Try it => Every line of the entries below from the one containing "144 89 36.19" to the one containing "21 176 12.13", both ends included, must be written out exactly. No other line belongs in the answer.

(Material supplied begins)

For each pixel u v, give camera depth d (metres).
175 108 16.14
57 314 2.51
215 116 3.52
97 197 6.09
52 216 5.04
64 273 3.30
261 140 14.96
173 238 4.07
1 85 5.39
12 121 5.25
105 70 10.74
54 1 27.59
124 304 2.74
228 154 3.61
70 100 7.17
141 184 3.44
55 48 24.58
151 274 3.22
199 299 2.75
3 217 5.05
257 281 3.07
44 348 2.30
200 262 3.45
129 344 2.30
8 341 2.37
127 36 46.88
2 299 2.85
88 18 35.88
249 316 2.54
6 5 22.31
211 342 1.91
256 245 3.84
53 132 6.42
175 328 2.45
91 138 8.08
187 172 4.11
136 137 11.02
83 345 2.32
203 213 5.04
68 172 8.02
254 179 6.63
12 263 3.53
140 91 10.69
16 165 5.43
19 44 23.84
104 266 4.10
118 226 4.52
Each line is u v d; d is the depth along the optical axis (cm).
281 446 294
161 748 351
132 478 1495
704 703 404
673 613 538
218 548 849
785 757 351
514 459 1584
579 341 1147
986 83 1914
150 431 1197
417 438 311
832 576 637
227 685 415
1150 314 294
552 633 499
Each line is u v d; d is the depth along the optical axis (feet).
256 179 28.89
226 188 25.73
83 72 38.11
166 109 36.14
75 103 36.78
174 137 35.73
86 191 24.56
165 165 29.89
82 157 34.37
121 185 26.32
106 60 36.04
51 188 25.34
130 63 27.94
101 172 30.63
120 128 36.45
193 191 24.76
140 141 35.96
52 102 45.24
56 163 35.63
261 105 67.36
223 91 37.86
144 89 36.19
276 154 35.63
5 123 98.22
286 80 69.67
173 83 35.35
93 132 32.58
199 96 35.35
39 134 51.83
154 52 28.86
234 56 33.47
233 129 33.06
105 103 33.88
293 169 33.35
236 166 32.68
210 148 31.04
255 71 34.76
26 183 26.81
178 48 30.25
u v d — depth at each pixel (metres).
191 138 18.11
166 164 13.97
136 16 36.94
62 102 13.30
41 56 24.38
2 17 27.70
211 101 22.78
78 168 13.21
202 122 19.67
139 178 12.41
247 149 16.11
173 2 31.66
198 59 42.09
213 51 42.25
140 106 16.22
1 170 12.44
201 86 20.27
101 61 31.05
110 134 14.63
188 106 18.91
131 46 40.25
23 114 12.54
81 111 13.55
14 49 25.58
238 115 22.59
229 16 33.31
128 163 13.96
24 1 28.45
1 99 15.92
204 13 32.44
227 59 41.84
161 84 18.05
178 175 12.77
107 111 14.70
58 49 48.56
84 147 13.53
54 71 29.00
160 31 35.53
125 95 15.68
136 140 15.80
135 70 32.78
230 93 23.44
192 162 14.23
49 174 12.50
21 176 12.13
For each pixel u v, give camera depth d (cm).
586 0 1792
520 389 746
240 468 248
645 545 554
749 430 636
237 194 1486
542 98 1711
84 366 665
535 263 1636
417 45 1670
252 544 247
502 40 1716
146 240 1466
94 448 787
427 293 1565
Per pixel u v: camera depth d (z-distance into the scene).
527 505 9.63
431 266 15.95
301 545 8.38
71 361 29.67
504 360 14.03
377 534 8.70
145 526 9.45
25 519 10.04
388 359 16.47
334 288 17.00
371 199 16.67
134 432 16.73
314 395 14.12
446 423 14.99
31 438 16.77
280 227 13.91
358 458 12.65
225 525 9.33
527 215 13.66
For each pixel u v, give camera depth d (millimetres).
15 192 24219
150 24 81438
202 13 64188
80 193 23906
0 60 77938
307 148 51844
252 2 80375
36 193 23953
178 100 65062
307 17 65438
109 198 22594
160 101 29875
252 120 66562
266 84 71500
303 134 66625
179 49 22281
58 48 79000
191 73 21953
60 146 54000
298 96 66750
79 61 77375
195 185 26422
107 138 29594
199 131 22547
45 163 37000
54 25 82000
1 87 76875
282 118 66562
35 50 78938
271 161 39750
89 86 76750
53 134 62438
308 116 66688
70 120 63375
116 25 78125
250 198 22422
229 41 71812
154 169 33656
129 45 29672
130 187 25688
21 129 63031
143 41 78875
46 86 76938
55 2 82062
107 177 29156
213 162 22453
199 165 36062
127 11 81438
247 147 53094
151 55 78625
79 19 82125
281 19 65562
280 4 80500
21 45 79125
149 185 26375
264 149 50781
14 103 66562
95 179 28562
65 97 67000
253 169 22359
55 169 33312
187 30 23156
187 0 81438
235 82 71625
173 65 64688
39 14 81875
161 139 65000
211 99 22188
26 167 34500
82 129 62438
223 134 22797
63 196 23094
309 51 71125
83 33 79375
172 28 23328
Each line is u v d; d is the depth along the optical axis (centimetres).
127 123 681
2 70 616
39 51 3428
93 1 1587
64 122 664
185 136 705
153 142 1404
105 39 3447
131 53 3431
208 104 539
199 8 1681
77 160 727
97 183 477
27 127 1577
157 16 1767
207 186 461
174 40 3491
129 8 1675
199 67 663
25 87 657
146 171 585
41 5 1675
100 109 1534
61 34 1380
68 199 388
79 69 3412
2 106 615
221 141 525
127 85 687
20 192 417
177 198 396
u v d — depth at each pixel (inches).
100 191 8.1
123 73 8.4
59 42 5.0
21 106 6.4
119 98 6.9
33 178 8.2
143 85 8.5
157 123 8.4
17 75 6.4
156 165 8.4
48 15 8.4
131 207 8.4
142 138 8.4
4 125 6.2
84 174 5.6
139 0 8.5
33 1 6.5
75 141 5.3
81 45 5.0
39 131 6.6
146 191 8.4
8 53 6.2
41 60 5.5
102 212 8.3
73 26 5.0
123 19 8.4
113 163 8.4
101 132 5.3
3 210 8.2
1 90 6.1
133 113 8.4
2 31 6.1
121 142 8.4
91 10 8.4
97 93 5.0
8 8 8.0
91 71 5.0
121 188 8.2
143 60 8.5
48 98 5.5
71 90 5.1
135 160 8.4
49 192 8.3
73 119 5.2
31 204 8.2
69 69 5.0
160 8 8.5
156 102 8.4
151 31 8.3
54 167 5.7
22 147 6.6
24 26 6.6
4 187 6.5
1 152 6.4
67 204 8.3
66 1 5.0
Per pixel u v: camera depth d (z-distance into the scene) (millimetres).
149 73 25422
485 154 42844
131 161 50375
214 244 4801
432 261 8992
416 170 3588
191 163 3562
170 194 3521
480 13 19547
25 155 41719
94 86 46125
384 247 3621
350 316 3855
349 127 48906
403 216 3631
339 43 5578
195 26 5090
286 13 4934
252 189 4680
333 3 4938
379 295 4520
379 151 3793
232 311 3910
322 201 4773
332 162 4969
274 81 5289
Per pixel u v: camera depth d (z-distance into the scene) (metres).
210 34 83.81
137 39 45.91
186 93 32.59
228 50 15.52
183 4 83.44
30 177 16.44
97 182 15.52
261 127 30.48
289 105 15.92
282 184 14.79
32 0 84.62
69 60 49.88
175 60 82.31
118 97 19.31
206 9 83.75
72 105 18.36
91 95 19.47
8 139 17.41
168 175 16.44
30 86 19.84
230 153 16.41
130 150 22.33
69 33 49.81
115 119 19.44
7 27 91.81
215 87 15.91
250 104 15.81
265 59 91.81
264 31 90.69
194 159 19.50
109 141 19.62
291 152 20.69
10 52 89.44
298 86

(Material supplied ends)

Response to the exercise =>
144 89 36.19
276 154 35.63
5 123 98.22
286 80 69.67
173 83 35.35
93 132 32.58
199 96 35.35
39 134 51.83
154 52 28.86
234 56 33.47
233 129 33.06
105 103 33.88
293 169 33.35
236 166 32.68
210 148 31.04
255 71 34.76
26 183 26.81
178 48 30.25
u v d — depth at each pixel (metres).
191 138 18.11
166 164 13.97
136 16 36.94
62 102 13.30
41 56 24.38
2 17 27.70
211 101 22.78
78 168 13.21
202 122 19.67
139 178 12.41
247 149 16.11
173 2 31.66
198 59 42.09
213 51 42.25
140 106 16.22
1 170 12.44
201 86 20.27
101 61 31.05
110 134 14.63
188 106 18.91
131 46 40.25
23 114 12.54
81 111 13.55
14 49 25.58
238 115 22.59
229 16 33.31
128 163 13.96
24 1 28.45
1 99 15.92
204 13 32.44
227 59 41.84
161 84 18.05
178 175 12.77
107 111 14.70
58 49 48.56
84 147 13.53
54 71 29.00
160 31 35.53
125 95 15.68
136 140 15.80
135 70 32.78
230 93 23.44
192 162 14.23
49 174 12.50
21 176 12.13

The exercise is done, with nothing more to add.